= Task details =
Return every line of the records below word for word, leaving out the pictures.
▬▬▬▬▬▬
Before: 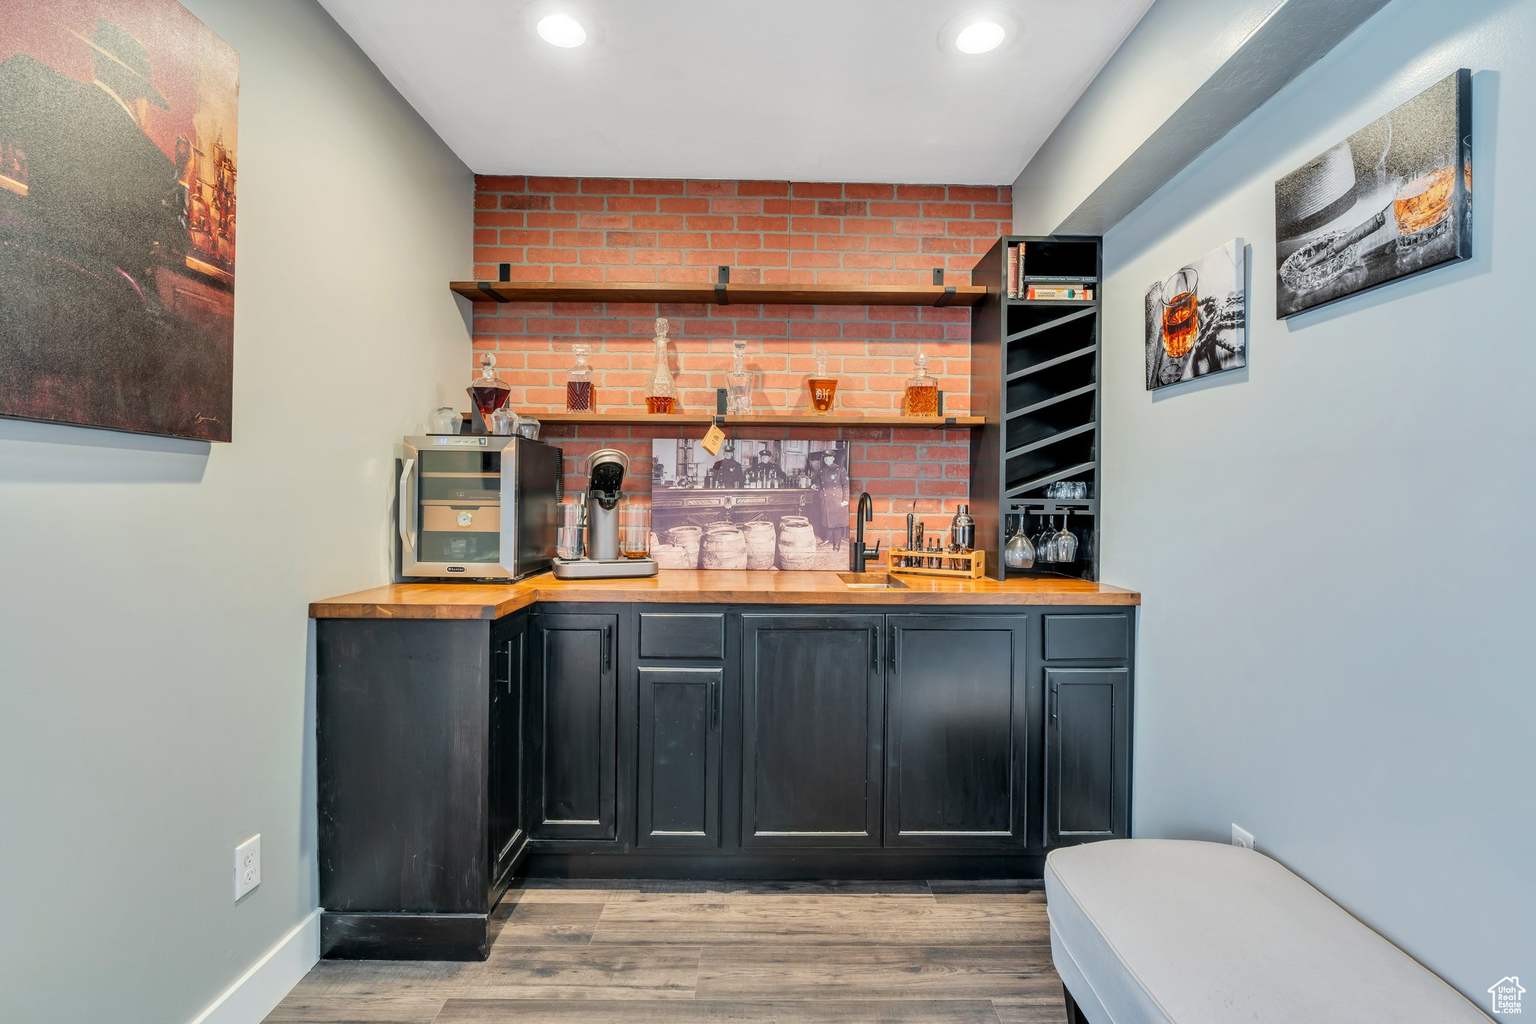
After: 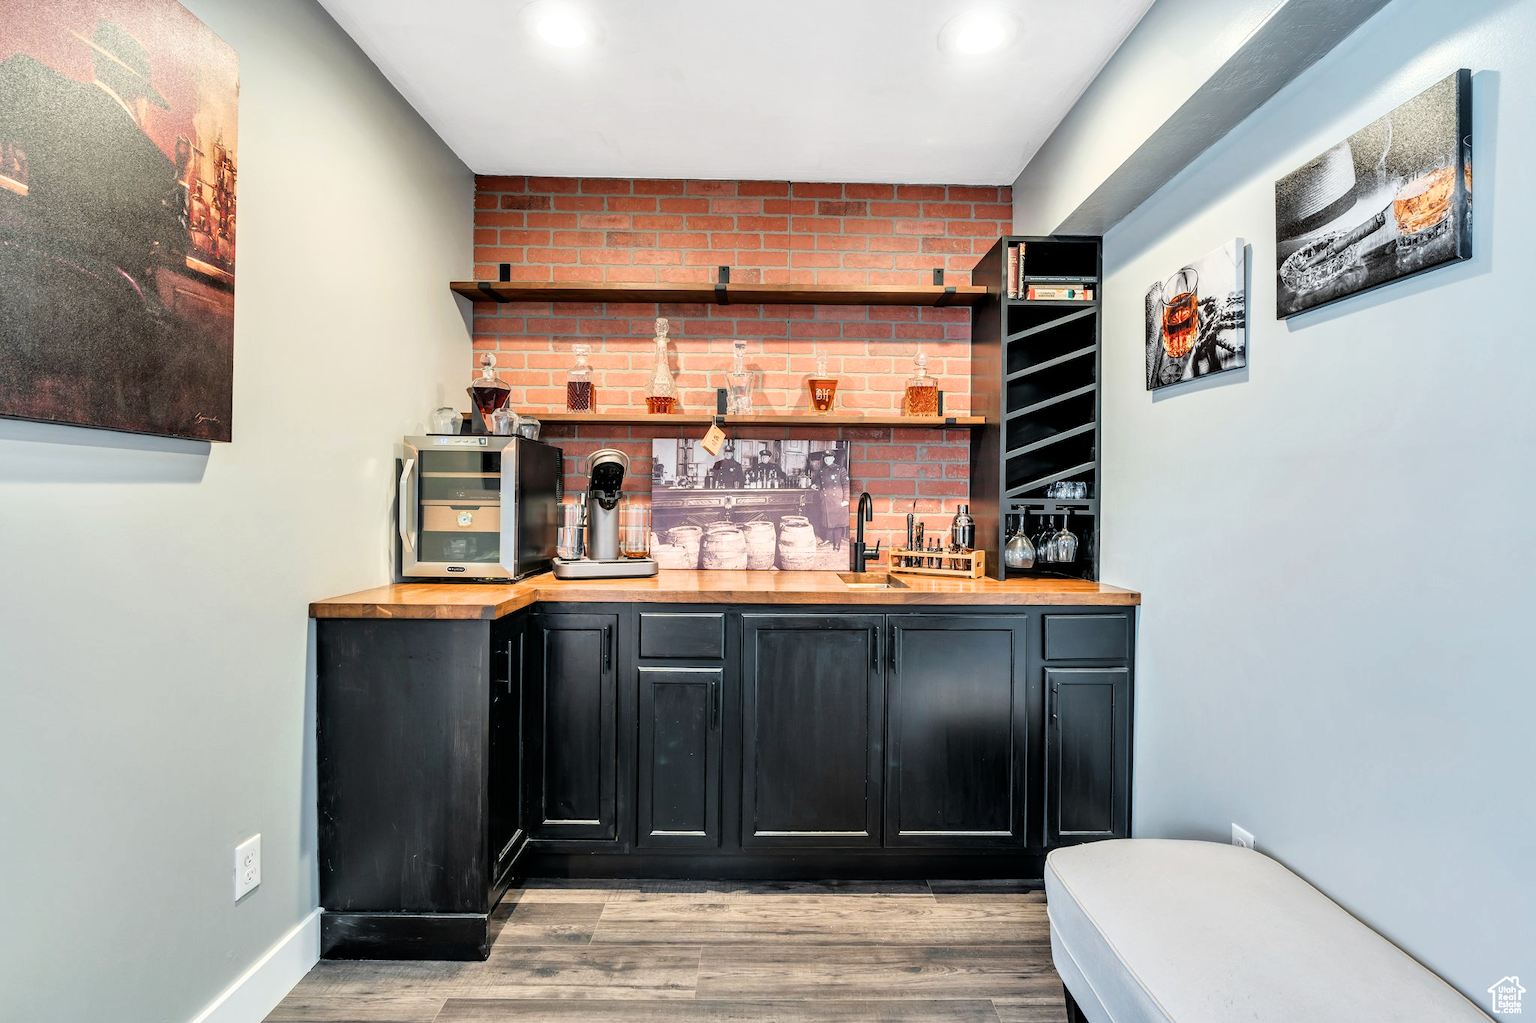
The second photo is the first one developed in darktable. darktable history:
filmic rgb: black relative exposure -7.98 EV, white relative exposure 2.35 EV, hardness 6.55
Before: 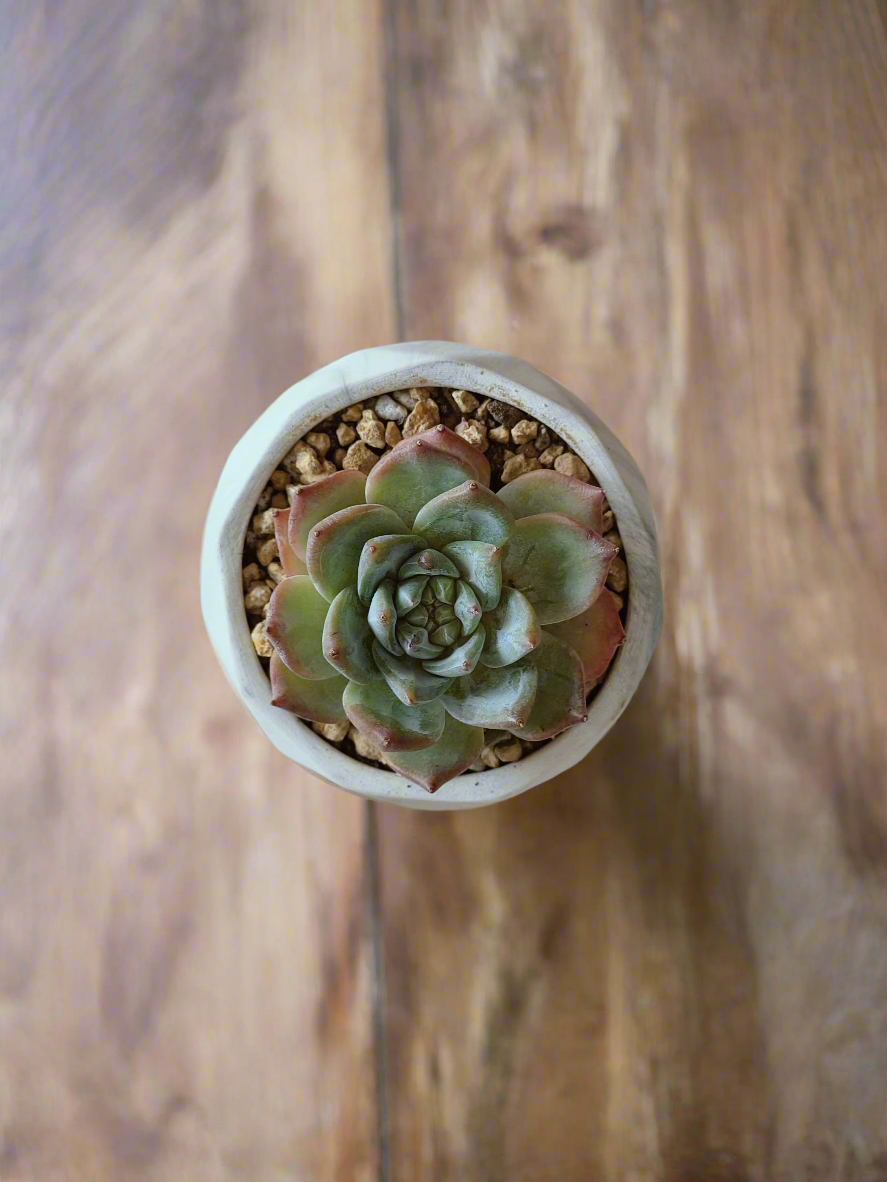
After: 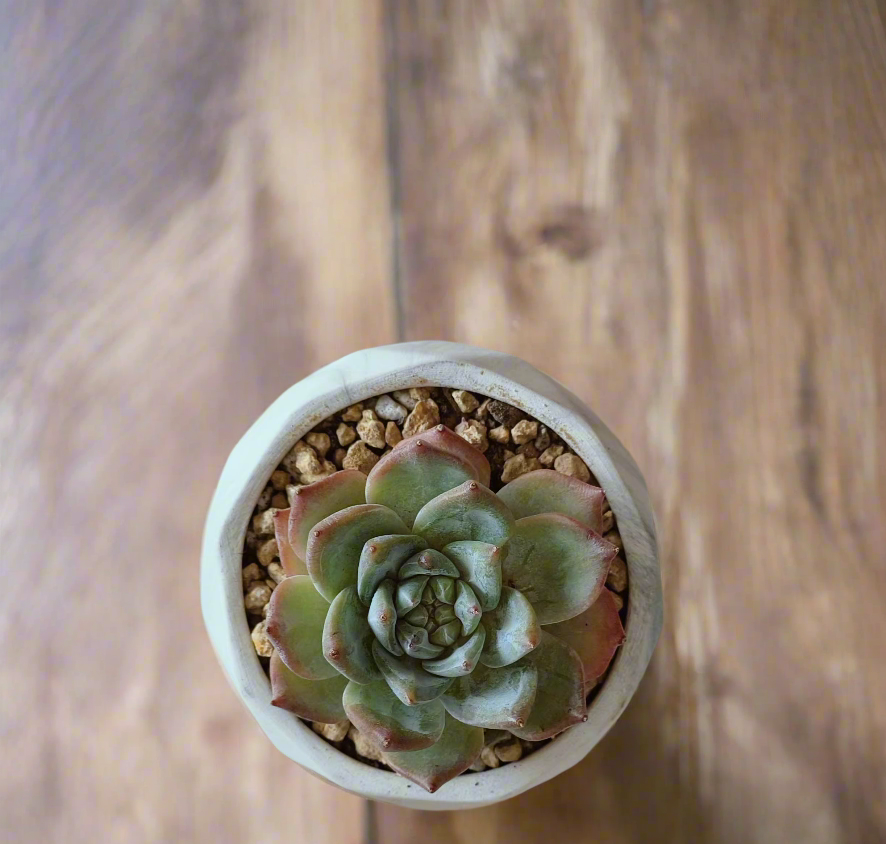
▬▬▬▬▬▬
= Result below =
Before: 
After: 
The second photo is the first one developed in darktable. darktable history:
filmic rgb: black relative exposure -7.98 EV, white relative exposure 2.35 EV, hardness 6.55
Before: 
After: 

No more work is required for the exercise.